(Collected data entries)
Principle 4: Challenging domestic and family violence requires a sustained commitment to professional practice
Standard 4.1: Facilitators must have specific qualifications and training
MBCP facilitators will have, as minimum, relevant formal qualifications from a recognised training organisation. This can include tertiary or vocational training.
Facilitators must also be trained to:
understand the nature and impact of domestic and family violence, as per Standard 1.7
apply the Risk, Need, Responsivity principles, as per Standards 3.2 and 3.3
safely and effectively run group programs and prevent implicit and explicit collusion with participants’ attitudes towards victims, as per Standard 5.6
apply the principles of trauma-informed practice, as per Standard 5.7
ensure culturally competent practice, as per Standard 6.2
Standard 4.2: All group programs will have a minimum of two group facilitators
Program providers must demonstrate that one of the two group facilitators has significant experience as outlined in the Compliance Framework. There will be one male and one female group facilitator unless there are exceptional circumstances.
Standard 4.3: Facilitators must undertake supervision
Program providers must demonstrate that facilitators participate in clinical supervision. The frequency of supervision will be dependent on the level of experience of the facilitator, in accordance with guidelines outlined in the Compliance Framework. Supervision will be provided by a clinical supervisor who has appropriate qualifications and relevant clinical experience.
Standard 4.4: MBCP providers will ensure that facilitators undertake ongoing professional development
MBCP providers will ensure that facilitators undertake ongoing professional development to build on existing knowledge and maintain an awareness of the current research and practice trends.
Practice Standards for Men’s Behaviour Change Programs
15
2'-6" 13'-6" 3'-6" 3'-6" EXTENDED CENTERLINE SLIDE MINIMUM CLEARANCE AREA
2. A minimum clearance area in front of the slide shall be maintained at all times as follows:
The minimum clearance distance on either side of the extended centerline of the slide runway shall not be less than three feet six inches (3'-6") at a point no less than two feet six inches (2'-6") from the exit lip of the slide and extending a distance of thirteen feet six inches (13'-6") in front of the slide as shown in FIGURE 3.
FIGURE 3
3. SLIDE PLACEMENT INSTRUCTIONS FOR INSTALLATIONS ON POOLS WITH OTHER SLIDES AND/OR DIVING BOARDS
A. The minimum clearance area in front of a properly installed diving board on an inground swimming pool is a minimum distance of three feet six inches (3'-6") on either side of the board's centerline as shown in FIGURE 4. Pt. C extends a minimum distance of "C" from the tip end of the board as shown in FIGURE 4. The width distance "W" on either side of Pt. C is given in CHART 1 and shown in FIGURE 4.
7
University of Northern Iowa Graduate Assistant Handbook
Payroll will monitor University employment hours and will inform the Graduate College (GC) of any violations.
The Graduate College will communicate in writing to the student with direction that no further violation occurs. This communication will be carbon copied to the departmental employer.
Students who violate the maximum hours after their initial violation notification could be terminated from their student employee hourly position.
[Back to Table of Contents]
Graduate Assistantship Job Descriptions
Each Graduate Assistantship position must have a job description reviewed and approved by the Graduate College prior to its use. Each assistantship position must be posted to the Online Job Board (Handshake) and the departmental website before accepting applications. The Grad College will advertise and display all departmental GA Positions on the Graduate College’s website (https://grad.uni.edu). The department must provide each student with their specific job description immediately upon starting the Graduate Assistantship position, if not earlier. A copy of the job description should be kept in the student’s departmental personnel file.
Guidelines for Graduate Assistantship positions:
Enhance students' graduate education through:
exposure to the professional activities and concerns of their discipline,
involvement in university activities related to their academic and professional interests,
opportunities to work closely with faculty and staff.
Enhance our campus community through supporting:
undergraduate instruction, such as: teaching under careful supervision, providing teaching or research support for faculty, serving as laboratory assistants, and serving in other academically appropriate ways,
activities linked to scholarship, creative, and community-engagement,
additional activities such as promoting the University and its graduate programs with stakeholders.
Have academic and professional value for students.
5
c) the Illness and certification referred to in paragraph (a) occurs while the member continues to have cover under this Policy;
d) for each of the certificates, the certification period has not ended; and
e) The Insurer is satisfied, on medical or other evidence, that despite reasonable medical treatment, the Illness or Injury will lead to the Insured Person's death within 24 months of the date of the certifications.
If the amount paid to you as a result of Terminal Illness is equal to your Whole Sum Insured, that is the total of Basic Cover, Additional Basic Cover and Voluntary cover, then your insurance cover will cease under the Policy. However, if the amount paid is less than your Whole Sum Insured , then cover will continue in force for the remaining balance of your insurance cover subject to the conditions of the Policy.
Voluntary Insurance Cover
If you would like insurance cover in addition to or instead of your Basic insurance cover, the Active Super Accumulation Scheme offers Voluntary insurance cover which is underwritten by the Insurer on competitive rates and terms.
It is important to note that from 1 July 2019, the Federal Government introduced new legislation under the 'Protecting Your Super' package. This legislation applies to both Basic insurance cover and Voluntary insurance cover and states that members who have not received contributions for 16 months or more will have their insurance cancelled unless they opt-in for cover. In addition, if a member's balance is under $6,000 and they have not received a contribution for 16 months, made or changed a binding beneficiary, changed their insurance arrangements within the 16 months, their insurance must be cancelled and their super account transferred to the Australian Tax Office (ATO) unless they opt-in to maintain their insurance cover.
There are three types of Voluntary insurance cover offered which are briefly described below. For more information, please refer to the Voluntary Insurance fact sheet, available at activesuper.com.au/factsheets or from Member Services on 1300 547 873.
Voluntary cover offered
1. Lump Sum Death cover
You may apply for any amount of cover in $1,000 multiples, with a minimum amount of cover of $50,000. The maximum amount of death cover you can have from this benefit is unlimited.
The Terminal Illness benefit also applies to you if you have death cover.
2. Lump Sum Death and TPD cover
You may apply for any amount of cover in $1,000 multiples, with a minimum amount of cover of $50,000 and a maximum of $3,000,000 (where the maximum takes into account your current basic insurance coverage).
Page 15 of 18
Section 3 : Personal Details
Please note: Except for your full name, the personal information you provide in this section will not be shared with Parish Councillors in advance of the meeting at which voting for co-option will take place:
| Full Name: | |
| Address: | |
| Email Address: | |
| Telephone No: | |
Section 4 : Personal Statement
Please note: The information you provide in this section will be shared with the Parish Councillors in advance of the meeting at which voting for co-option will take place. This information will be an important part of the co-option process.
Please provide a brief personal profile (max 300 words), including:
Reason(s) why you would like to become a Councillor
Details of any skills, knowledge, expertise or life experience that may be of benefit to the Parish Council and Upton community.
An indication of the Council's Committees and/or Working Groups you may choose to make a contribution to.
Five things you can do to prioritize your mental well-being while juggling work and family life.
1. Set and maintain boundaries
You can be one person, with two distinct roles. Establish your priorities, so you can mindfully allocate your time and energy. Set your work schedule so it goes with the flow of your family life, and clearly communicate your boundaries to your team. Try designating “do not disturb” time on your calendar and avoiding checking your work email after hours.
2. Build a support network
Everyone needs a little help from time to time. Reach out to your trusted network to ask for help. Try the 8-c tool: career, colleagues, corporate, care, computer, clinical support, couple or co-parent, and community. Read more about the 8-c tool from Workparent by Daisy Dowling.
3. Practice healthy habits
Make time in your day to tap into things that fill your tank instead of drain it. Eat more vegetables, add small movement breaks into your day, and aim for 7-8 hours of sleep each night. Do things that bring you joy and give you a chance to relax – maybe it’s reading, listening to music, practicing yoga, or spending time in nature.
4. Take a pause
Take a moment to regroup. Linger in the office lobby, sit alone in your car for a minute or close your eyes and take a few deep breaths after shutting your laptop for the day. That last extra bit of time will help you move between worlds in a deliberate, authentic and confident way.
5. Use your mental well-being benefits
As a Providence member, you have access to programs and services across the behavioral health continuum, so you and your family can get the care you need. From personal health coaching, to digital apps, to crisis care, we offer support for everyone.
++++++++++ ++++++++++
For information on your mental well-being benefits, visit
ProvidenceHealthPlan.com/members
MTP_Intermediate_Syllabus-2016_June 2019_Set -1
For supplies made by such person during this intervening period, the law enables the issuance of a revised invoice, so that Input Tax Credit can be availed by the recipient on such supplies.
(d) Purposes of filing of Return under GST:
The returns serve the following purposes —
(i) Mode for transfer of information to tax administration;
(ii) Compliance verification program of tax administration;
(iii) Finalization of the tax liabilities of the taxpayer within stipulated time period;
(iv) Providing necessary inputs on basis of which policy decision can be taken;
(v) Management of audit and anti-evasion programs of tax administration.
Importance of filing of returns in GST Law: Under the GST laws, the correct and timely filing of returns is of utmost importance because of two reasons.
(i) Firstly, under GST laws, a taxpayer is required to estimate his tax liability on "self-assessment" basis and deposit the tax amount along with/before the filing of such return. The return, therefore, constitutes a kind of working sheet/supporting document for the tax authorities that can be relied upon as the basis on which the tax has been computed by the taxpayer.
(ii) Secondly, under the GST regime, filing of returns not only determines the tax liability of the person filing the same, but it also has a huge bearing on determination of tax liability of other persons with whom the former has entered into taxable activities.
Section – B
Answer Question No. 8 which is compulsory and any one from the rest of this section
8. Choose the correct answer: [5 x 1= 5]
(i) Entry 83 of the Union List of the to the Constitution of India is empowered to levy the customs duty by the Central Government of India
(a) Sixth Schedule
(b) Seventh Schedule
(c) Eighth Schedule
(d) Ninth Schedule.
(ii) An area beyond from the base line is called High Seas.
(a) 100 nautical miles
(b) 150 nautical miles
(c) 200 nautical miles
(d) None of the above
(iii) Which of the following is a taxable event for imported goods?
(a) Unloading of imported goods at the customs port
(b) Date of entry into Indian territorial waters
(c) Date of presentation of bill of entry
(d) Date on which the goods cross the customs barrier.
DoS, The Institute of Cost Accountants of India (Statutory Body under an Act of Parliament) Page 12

■ Directions for this task: Which lines hold the word "than"? Copy each of them from the records.

■ Your response:
The minimum clearance distance on either side of the extended centerline of the slide runway shall not be less than three feet six inches (3'-6") at a point no less than two feet six inches (2'-6") from the exit lip of the slide and extending a distance of thirteen feet six inches (13'-6") in front of the slide as shown in FIGURE 3.
If the amount paid to you as a result of Terminal Illness is equal to your Whole Sum Insured, that is the total of Basic Cover, Additional Basic Cover and Voluntary cover, then your insurance cover will cease under the Policy. However, if the amount paid is less than your Whole Sum Insured , then cover will continue in force for the remaining balance of your insurance cover subject to the conditions of the Policy.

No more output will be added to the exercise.